Segment Open
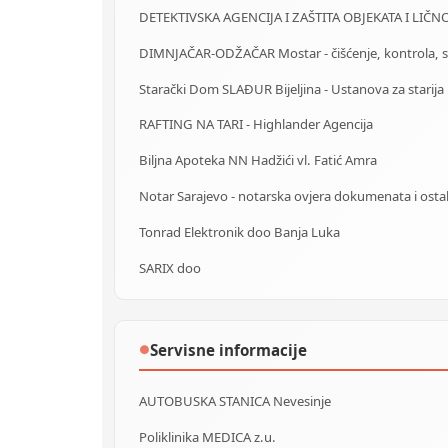
Starački Dom SLAĐUR Bijeljina - Ustanova za starija 
RAFTING NA TARI - Highlander Agencija
Biljna Apoteka NN Hadžići vl. Fatić Amra
Tonrad Elektronik doo Banja Luka
SARIX doo
Servisne informacije
●
AUTOBUSKA STANICA Nevesinje
Poliklinika MEDICA z.u.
Segment Closed
ABOUT THIS EXERCISE:
Only the lines from the one containing "Servisne informacije" through the last line of the material belong in your answer; output them exactly.

ANSWER FOR THIS EXERCISE:
Servisne informacije
●
AUTOBUSKA STANICA Nevesinje
Poliklinika MEDICA z.u.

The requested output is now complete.